::: Trecho do documento :::

Novo Ensino Médio: ajustar ou revogar? Entenda em 7 pontos o debate que envolve alunos e MEC

Queixas incluem a redução de disciplinas tradicionais e a falta de formação dos professores. Governo federal e estados se dizem abertos ao diálogo, mas descartam fim do programa.

Foto: FIEC/Marília Camelo

Por: Emily Santos, Fernanda Calgaro e Luiza Tenente, g1

Em seu segundo ano de vigência, o Novo Ensino Médio, que traz mudanças na grade curricular e oferta de disciplinas optativas em todas as escolas do país, tem pontos positivos, de acordo com especialistas, mas também é alvo de críticas por grupos que chegam a defender até a sua revogação.

Escolas sem infraestrutura (salas de aula em número insuficiente, por exemplo), falta de formação adequada dos professores e diminuição da carga horária de disciplinas tradicionais podem, segundo os críticos, ampliar ainda mais a desigualdade no acesso ao ensino superior entre os alunos da rede pública e os da particular.

O Ministério da Educação (MEC) diz que a questão “transcende a simples revogação e passa pelo debate sobre melhoria da qualidade”. A pasta pretende fazer uma “ampla pesquisa com toda a comunidade escolar” para “corrigir distorções”.
O Conselho Nacional de Secretários de Educação (Consed), que representa as redes estaduais, afirma que “aprimoramentos e ajustes” podem e devem ser discutidos, mas que a revogação “não é o caminho para tornar essa etapa mais atrativa ao estudante”.

Alguns estados, como São Paulo, já têm pensado em fazer mudanças. O governo paulista estuda reduzir as opções de formação específica para poder dar mais apoio às escolas.

Entenda debate em 7 pontos:
O que é o Novo Ensino Médio?
Quais são as críticas ao novo modelo?
O que dizem os defensores do Novo Ensino Médio?
Qual a opinião de especialistas?
O que os estudantes acham do novo modelo?
Qual a posição das redes estaduais?
O que diz o MEC?

1 – O que é o Novo Ensino Médio? 
É um novo modelo obrigatório a ser seguido no ensino médio por todas as escolas do país, públicas e privadas.

A lei estipula aumento progressivo da carga horária. Antes, no modelo anterior, eram, no mínimo, 800 horas-aula por ano (total de 2.400 no ensino médio inteiro). No novo modelo, a carga deve chegar a 3.000 horas ao final dos três anos.

Desde 2022, as disciplinas tradicionais passaram a ser agrupadas em áreas do conhecimento (linguagens, matemática, ciências da natureza e ciências humanas).

::: Material fornecido :::

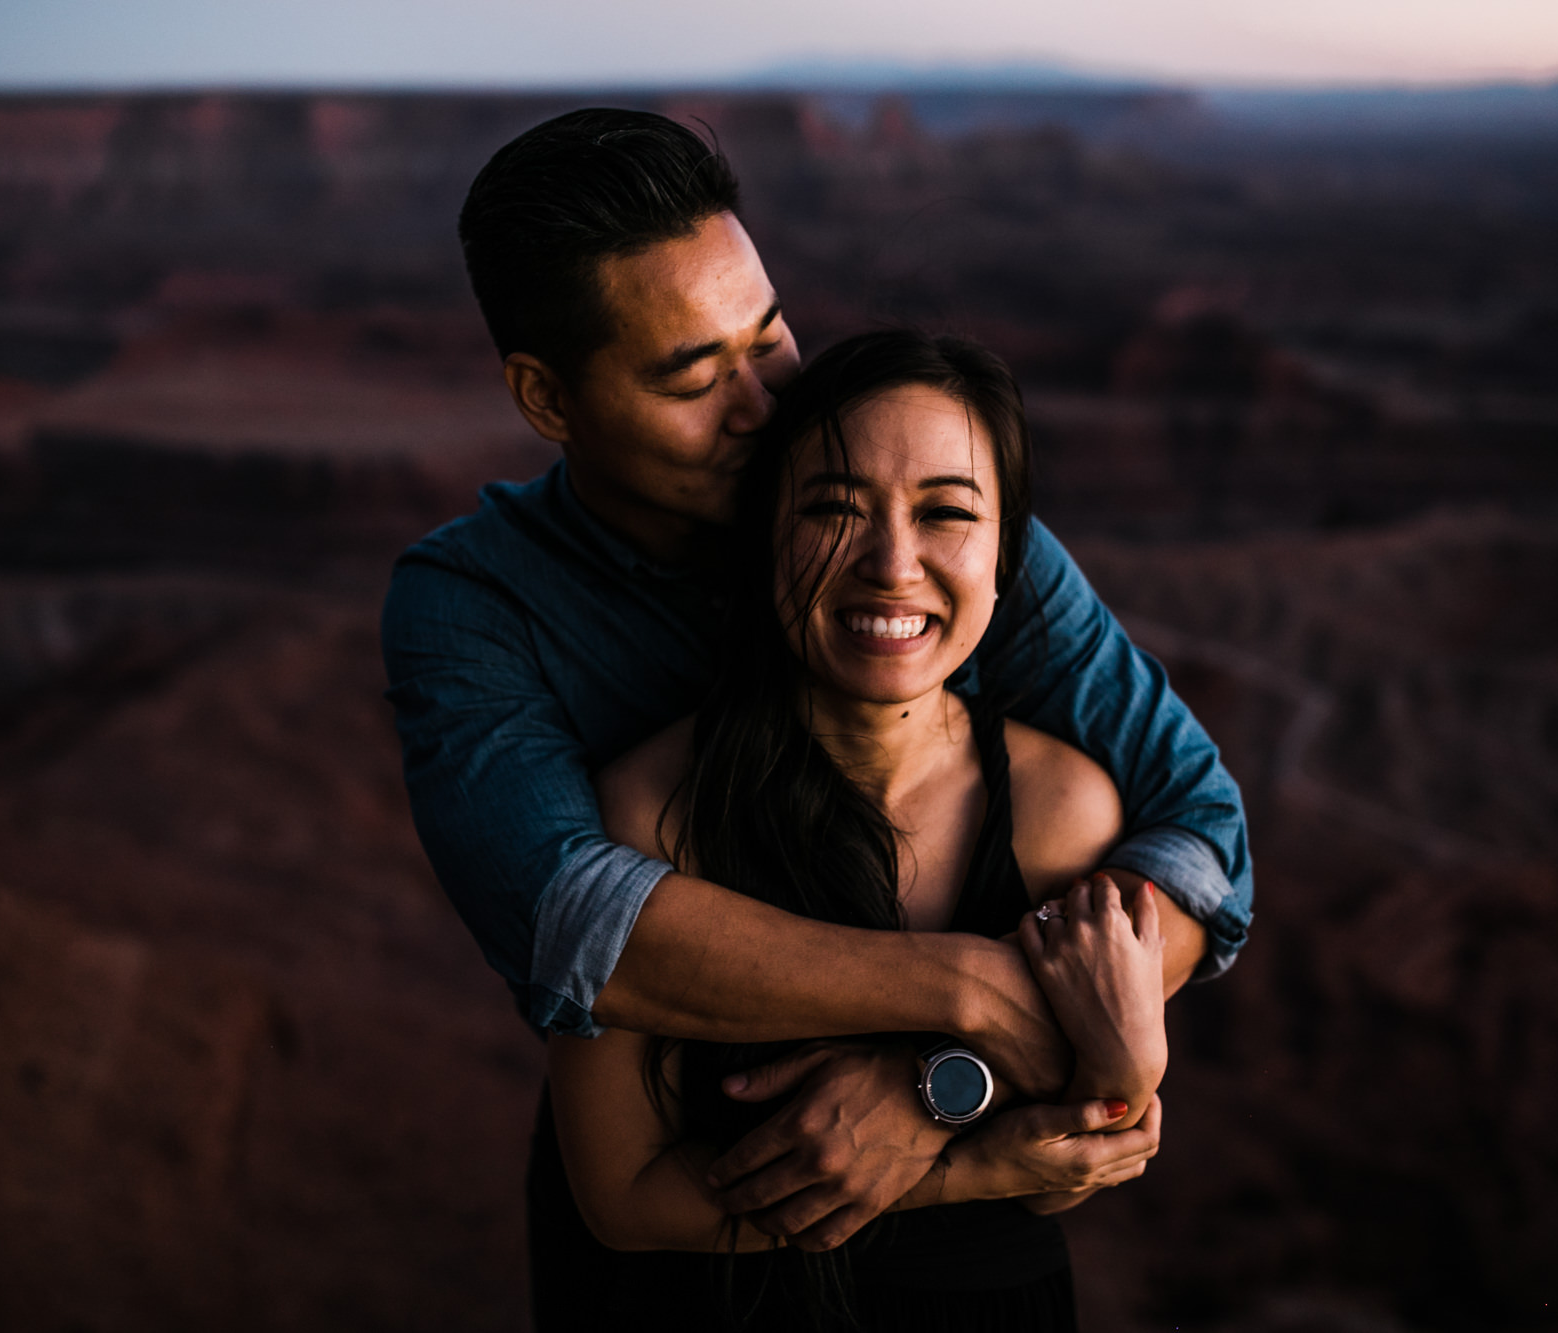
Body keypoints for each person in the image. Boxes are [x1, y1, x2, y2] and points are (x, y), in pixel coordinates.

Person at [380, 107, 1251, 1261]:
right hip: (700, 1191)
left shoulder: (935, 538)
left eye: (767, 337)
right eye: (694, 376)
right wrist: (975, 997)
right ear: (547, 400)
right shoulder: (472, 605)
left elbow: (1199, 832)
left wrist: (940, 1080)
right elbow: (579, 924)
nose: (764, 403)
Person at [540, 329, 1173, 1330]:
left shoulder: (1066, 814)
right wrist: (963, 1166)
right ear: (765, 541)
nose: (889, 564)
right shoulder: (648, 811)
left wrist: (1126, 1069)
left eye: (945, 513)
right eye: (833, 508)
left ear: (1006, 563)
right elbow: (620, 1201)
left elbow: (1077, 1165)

:::

## O que se pede
Escreva a continuação da reportagem sobre o Novo Ensino Médio, começando logo após a última frase apresentada. Os registros não são necessários para esta atividade.

## Área de resposta
A partir de 2023, cada estudante passou a poder montar seu próprio ensino médio, escolhendo as áreas (os chamados “itinerários formativos”) nas quais se aprofundará. A intenção é que sejam três anos de estudo com: esses conteúdos eletivos (1.200 horas focadas nos objetivos pessoais e profissionais dos alunos) + a parte fixa (1.800 horas de ciências da natureza, ciências humanas, linguagens e matemática).

Somando, chegamos a 3.000 horas-aula nos três anos. Antes, a lei estipulava uma carga horária mínima de 800 horas-aula por ano (ou seja, um total de 2.400 horas no ensino médio).

Foi criado também o chamado “projeto de vida”: um componente transversal que será oferecido nas escolas para ajudar os jovens a entender suas aspirações.

Cada rede de ensino tem a liberdade de distribuir a carga horária dos itinerários formativos da maneira como julgar ideal: tudo no primeiro ano ou espaçado ao longo dos três anos, por exemplo.

O ensino de língua portuguesa e matemática é obrigatório nos três anos do ensino médio. A lei não estipula um número mínimo de aulas dessas disciplinas por semana. O que importa é que elas estejam sempre presentes na grade.

Sancionado em 2017 no governo Temer, entrou em vigor em 2022 e prevê a implementação gradual até 2024.

Se antes o modelo antigo era visto mais como uma preparação para o ensino superior, agora, a proposta é dar uma formação mais voltada ao mercado de trabalho.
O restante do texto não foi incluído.